A cadaveric study calculating muscle forces on various plantarflexors and dorsiflexors of the lower extremity found the forces on the peroneus longus and peroneus brevis at full body weight were 55 and 37 N, respectively. The force on the peroneus longus and peroneus brevis decreased to 14 and 9 N at one-fourth body weight. ¹¹ It is unclear if these values have any relevance in the postoperative period as many surgeons delay full weight-bearing postoperatively for several weeks.^2,13 In fact, the median duration of immobilization following a peroneal tendon tenodesis is approximately 7.0 weeks, with range-of-motion exercises limited for a median of 4.5 weeks. ¹⁷ With this consideration, all of the repairs performed exceeded the normal physiologic force on the peroneus longus and peroneus brevis even if full weight-bearing was begun immediately in the postoperative period.
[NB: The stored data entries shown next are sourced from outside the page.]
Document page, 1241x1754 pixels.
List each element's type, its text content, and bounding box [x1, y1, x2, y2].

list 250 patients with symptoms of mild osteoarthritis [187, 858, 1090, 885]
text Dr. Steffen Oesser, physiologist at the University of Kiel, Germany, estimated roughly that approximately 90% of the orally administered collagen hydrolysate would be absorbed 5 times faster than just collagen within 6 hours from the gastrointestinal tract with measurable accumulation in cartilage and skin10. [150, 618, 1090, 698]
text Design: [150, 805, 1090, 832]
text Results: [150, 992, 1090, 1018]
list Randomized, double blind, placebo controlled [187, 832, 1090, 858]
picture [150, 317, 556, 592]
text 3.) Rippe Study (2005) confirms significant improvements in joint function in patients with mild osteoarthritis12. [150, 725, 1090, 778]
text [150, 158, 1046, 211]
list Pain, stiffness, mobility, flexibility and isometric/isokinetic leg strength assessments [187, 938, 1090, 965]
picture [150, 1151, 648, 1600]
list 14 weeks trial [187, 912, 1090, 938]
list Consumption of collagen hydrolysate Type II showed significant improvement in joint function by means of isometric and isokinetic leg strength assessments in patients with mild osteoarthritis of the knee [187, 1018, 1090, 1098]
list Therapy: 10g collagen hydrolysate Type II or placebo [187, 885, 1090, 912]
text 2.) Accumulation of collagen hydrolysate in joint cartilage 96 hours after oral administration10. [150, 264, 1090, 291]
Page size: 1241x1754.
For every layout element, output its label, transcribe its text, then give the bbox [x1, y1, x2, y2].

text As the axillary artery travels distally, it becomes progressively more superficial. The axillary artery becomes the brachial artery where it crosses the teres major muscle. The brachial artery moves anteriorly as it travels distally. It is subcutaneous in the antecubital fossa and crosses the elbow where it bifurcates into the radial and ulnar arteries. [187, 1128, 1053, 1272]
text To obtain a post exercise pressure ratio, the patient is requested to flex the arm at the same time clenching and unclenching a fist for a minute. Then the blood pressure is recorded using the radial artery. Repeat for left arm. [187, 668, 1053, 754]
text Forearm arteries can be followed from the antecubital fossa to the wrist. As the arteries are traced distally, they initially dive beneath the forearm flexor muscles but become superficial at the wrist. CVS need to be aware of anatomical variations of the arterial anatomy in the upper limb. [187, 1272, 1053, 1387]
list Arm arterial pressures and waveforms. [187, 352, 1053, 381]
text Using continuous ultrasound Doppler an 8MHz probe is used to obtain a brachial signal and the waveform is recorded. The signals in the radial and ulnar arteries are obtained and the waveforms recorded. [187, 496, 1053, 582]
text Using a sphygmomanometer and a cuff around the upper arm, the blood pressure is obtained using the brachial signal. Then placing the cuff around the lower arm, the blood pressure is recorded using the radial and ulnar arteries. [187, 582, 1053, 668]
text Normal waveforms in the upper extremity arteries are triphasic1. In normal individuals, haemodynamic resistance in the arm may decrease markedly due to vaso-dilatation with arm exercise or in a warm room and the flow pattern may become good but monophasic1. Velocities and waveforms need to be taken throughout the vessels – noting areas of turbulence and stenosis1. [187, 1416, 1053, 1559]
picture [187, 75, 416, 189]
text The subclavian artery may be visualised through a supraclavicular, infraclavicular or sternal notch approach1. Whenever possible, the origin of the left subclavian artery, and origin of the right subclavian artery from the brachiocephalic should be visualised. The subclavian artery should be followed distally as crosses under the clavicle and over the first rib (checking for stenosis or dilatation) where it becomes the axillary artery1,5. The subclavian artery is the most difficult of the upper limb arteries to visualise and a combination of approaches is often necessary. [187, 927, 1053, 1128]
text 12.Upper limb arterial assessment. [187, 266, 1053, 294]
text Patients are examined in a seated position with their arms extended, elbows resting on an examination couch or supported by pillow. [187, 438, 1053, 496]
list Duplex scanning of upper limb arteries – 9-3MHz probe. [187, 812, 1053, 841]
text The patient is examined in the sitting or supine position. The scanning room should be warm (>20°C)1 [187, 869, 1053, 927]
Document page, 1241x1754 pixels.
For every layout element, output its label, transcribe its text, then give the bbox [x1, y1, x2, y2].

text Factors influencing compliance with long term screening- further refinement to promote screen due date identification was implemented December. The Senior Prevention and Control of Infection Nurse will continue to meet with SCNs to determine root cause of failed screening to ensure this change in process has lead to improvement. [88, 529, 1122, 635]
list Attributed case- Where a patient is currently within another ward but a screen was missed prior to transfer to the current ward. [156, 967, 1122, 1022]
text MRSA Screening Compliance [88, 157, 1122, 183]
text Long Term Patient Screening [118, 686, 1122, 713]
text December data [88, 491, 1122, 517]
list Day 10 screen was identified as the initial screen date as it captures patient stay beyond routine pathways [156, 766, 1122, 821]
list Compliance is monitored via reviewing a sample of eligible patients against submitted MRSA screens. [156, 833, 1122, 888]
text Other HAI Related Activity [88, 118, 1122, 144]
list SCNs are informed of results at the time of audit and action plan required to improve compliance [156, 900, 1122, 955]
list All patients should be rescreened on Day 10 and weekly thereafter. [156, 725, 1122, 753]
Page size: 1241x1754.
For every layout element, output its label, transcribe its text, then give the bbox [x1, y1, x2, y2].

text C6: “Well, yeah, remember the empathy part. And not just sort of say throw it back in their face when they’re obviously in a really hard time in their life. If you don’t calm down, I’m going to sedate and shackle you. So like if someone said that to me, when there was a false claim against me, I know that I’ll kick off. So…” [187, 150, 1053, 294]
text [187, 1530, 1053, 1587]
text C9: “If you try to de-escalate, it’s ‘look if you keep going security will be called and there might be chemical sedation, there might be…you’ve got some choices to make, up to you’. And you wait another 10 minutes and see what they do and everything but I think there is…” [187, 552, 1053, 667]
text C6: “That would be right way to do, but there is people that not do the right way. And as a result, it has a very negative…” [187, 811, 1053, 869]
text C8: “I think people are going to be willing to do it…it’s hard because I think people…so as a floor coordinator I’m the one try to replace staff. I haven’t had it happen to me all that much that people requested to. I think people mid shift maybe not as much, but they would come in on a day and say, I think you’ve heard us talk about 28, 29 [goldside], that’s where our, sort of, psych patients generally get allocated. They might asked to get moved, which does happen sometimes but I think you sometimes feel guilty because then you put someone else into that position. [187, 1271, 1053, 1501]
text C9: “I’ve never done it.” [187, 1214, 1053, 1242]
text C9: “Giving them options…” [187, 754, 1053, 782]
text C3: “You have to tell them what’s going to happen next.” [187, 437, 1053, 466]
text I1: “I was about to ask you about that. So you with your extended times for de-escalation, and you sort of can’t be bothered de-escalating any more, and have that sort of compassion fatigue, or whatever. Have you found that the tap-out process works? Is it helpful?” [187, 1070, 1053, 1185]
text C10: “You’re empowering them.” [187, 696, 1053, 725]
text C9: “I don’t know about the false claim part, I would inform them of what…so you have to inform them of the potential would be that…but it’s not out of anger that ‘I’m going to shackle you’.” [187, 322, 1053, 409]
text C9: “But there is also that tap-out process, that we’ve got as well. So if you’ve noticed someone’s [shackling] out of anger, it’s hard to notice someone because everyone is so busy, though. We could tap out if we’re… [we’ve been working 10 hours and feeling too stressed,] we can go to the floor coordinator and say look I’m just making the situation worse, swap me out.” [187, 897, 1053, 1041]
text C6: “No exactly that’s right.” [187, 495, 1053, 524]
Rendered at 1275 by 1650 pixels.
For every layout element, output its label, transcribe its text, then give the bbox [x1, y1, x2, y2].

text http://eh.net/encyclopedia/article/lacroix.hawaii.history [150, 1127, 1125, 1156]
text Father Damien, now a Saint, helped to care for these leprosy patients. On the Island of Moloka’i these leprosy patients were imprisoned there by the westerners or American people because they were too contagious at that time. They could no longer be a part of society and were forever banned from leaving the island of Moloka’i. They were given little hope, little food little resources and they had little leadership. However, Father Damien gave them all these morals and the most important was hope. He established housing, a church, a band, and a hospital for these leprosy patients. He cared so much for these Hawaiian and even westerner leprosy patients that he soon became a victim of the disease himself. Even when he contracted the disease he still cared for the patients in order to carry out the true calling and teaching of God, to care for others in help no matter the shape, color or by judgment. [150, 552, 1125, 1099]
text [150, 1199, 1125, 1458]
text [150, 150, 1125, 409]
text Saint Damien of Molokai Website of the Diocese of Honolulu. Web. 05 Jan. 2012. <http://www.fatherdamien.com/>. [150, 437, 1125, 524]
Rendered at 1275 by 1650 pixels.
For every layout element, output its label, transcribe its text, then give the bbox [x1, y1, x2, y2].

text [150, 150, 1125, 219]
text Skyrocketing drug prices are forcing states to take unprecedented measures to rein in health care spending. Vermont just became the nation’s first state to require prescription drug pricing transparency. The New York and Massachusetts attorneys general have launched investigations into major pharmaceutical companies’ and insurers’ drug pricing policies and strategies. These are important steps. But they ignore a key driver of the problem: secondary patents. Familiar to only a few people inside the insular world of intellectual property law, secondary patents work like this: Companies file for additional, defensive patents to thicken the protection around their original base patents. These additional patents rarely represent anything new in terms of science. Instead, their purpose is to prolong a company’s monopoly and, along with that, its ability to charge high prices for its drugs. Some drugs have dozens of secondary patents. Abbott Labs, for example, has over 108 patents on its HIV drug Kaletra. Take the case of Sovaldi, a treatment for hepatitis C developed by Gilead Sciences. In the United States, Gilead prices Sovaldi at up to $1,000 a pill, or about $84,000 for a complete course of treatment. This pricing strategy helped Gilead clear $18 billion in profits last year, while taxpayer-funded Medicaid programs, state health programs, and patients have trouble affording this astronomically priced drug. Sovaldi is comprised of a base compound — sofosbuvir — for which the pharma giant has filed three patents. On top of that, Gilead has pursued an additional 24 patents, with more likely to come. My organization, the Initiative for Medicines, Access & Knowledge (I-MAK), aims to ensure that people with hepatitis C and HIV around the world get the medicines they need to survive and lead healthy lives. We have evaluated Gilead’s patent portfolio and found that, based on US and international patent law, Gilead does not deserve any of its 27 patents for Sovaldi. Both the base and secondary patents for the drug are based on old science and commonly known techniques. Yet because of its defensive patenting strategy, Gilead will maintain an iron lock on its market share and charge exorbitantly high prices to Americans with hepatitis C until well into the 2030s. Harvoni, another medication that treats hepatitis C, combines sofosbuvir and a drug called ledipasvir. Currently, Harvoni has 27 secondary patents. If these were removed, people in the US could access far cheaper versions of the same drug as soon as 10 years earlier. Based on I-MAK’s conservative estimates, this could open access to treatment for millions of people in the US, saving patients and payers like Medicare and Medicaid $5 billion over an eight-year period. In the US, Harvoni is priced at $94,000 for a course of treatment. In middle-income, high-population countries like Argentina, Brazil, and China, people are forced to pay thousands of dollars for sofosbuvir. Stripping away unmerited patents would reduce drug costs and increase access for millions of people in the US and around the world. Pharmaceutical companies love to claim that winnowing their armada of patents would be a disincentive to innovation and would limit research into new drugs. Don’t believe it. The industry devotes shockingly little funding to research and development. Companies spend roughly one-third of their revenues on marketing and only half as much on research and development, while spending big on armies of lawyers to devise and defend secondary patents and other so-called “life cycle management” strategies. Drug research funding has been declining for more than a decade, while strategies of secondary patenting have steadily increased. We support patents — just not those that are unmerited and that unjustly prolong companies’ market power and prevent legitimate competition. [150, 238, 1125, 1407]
Much of the literature shows that active and passive range of motion reduces adhesion formation, assisting with recovery of range of motion of the joint, and reducing postoperative recovery time has come from the hand literature.^5,6,12,15 Although some surgeons have used extended periods of up to 6 weeks of cast immobilization and nonweight-bearing, there have been some reports of surgeons shortening their immobilization and starting weight-bearing much earlier at 2 to 4 weeks.^4,7,8 Whichever technique the surgeon uses to perform the tenodesis, the surgeon can safely prescribe either partial weight-bearing or begin mobilization much earlier. An important consideration, however, is that biologic effects occur on the tendon in the postoperative period, including a reduction in strength for several days after surgery before healing begins. ¹⁰

Fresh-frozen cadaveric tendons were shown to be similar to those of tendons in vivo. ¹¹ To control for variation, the repair techniques were randomized with regards to laterality, and handling each tendon was consistent to reduce variation in the methods and technique. Therefore, we assume that the tendons tested immediately following tenodesis represent the immediate postoperative period.

Our sample size was a limitation in the study. We used 5 matched pairs of cadavers without evidence of previous peroneal tendon injury. A 2-tailed post hoc power analysis revealed that the study was adequately powered for first failure load (79%), whereas power for all other metrics was below 52%. Thus, a total sample size of at least 18 would be required to achieve 80% power. Also, this study only provided a comparison of the tenodesis techniques at time zero. The repair strength may be affected over several weeks as the tendon begins to heal. The load cell size of 10 kN was a limitation as the failure loads were measured at around 1% of the load cell capacity.

Conclusion

We were unable to find a significant difference with regard to load at failure or stiffness between the PT and SS techniques for peroneal tenodesis. Surgeons may use either technique for peroneus brevis to peroneus longus tenodesis. Further clinical research is needed to determine which technique is more beneficial in patients.